110 anni fa, nel 1902, l’illusionista, inventore e cineasta Georges Meliès produceva il primo colossal della storia del cinema: Le Voyage dans la Lune, 15 minuti di proiezione come non si era mai vista, ispirati a Jules Verne, fatti di invenzioni, effetti speciali, suggestioni e colpi di scena che segneranno profondamente il futuro della settima arte (assieme alle centinaia di altre sue pellicole). Meliès, illusionista e uomo di spettacolo, fu il primo a intuire il potenziale dell’invenzione dei fratelli Lumière, che aveva riprodotto, svincolando il cinema dalla dimensione di fotografia in movimento, adattando lo strumento al racconto di una storia inventando attributi fondamentali come il montaggio, gli effetti speciali o la costruzione di grandi teatri di posa (di vetro, per far entrare la luce del sole) ricchi di scenografie e costumi. Il successo dei suoi film fu grande nei primi anni ‘900 ma andò affievolendosi con il cambiare del cinema negli anni ’10 fino alla bancarotta e il maestro Meliès dovette vendere tutto e scomparire. Vi rimando al 12° e ultimo episodio della miniserie HBO (prodotta nel 1998 da Tom Hanks) From the Earth to the Moon per un bellissimo documentario sulle alterne fortune di Melies e sul suo metodo di lavoro.

In questa fase della vita di Meliès, negli anni ’20, si inserisce il romanzo The Invention of Hugo Cabret di Brian Selznick da cui è tratto il film Hugo Cabret di Martin Scorsese: la storia intercetta un Meliès stanco e deluso (Ben Kingsley) e lo proietta nella mitologia del cinema, costruendo una favolosa e spettacolare leggenda sull’invenzione e la riscoperta della settima arte in cui Meliès dismette i panni del regista e cineasta per diventare uomo, maestro, artista e vera e propria figura mitologica. Il film, girato in 3D, è assieme un omaggio a Meliès, che nei flashback vediamo al lavoro nel suo teatro di posa e di cui vediamo diversi spezzoni di film (in particolare il suo più noto Le Voyage dans la Lune), e un omaggio del cinema delle origini, le star del muto e a tutto l’immaginario che li accompagna: i cinefili possono davvero sbizzarrirsi con la caccia alle citazioni. Dal punto di vista prettamente visivo il film è incredibile (oscar per fotografia, effetti speciali e scenografia, quest’ultima di Dante Ferretti e Francesca Lo Schiavo) e Scorsese questa volta sembra aver centrato perfettamente la regia di una grande produzione dopo averci lasciati insoddisfatti con Gangs of New York. Il lavoro sui colori, le sfumature, i dettagli, i costumi è quanto di meglio possiate sperare e il 3D viene incorporato in modo esteticamente magistrale. Davvero non era possibile fare meglio.

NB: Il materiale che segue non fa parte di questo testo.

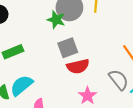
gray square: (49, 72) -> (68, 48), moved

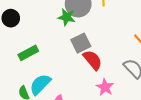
red semicircle: (78, 66) -> (93, 60), turned -110

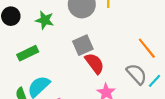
green star: (67, 17) -> (45, 20), moved

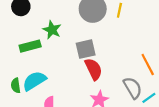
green star: (45, 20) -> (52, 30), moved

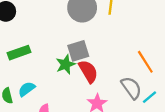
green star: (52, 30) -> (66, 64), moved, turned 30
cyan semicircle: (34, 81) -> (27, 89), size x0.7

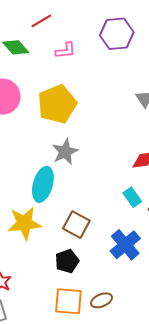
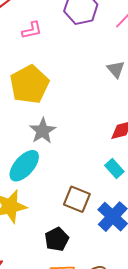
cyan ellipse: (43, 184) -> (24, 166), turned 32
brown square: (76, 225) -> (77, 199), moved

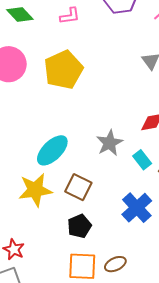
gray star: (43, 131) -> (110, 143), moved
brown square: (77, 199) -> (78, 187), moved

Tornando alla trama, protagonista della storia è il piccolo Hugo Cabret, ragazzino orfano di un orologiaio, esperto di ingranaggi e meccanismi che vive nascosto alla stazione di Montparnasse a Parigi cercando di sfuggire agli orfanotrofi con l’unico obiettivo di riparare un automa su cui stava lavorando assieme a suo padre prima di rimanere solo. Grazie a un destino provvidenziale quanto beffardo, come solo una sceneggiatura cinematografica può concepire, la sua strada si incrocerà e si intreccerà a quella di Meliès in modo straordinario, rocambolesco e funambolico, come si addice a un film sul creatore degli effetti speciali, in una corsa avventurosa e suggestiva verso lo sperato lieto fine in cui Hugo trova famiglia e Georges Meliès il riconoscimento che gli è dovuto.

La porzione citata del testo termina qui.